Access to dental care an issue elsewhere

This issue isn’t unique to Lawrence, or even Kansas. About 108 million Americans lack dental insurance, more than twice the number who go without medical coverage. And while the government pays for roughly half of all health care services in the U.S., it funds just 4 percent of dental care.

“It’s symptomatic of how we have dealt with health care for a very long time,” said Sheldon Weisgrau, director of the Health Reform Resource Project and a local health-policy expert. “We deal with it in a fragmented way, in silos. Rather than looking at the health of the whole person, we look at parts of people. Dental has always been left out. It has not been considered a medical issue.”

One piece of legislation that could change that is the Affordable Care Act, which requires that health insurers offer dental coverage to all beneficiaries under the age of 19. Dental coverage will also be available in some of the plans sold on the 2010 health care law’s health insurance marketplaces, which go online Tuesday. The American Dental Association reported that Obamacare stood to provide dental insurance to an additional 8.7 million children and 17.7 million adults over the next five years, but that was before several states, including Kansas, declined to participate in the law’s Medicaid expansion.

Pediatric dental care is offered by the state’s Medicaid program, KanCare, which also provides adults with basic cleanings and tooth extractions. But because of the state’s relatively low reimbursement rates and the program’s administrative hassles, many dentists choose not to accept Medicaid.

The lack of access to preventive services is one reason many low-income people end up with painful dental problems that warrant a trip to the emergency room. The 2012 Douglas County Community Health Assessment found that there were more than 270 preventable emergency room visits due to dental problems in 2011. The report also revealed that one in five Douglas County residents had not been to a dentist in the past year.

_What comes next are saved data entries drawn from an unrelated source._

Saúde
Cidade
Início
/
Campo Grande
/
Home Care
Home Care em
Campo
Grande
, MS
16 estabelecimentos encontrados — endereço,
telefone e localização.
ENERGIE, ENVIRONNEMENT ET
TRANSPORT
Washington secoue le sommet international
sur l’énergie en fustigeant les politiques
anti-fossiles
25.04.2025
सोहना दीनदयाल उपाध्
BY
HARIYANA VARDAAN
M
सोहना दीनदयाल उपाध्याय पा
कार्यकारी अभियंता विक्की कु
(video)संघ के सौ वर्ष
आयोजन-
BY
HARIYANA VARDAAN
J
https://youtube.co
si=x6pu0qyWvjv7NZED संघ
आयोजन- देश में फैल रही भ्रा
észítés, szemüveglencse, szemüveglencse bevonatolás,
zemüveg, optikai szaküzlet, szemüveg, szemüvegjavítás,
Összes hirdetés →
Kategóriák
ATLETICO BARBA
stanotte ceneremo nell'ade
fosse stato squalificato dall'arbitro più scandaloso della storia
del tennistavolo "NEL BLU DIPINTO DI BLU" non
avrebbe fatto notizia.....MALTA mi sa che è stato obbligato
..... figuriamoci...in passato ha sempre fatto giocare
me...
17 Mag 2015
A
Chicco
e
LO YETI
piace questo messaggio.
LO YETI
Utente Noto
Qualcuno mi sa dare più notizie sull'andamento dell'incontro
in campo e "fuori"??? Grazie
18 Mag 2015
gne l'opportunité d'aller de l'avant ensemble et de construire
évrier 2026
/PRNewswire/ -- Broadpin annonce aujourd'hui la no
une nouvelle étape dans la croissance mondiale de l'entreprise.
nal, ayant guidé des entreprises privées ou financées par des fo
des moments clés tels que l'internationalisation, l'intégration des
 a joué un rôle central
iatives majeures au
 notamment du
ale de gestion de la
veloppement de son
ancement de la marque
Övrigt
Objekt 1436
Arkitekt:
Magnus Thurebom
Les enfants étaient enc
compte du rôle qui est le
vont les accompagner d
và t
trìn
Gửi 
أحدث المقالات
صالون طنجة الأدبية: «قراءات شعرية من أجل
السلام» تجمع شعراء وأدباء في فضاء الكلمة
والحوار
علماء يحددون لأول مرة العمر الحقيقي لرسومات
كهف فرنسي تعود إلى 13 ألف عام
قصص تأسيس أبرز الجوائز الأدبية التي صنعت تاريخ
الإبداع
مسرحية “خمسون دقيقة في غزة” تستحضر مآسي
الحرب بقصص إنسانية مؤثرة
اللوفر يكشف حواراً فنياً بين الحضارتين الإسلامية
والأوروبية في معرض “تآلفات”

Some advocates in Kansas believe the best solution for improving access to dental care would be for the state to approve mid-level dental providers, similar to physician assistants or nurse practitioners. The Kansas Dental Association has opposed the proposal, which has not moved forward in the state Legislature.

Care begins at home

Chris Leizsler, a dentist who practices in Baldwin City, said that while dental care can be expensive, the value that many people place on taking care of their teeth is comparatively low.

“I see it often, where things begin to deteriorate and before the patients know it they have a bigger problem on their hands, which could have been preventable,” he said. “People have to take personal responsibility and do their share of the work at home.”

That said, he agrees that dental health is often seen as something separate from the rest of the medical system, largely because it has commonly been treated that way by insurers. “It’s become kind of a stepchild of health care,” he said. “The mouth is part of the body too.”

Part of the reason dental care is often overshadowed is that not as many people die from dental disease as they do from other illnesses, said Cheryl Biesterfeld, dental director at the Douglas County Dental Clinic. “But more and more information is coming out about the connection between disease and bacteria in the mouth,” she said. “It can have a big effect on your overall health if you’ve got an infection in the mouth.”

For now, the Douglas County Dental Clinic will continue to be the location of last resort for those who can’t otherwise afford care. Not long ago that profile fit Welch, the Lawrence waiter. He went to the clinic and found out he could receive the work he needed for about a third of the price it would cost him elsewhere. After years of neglecting his teeth, he finally got his smile fixed.

“Having a good mouth is good news,” he said.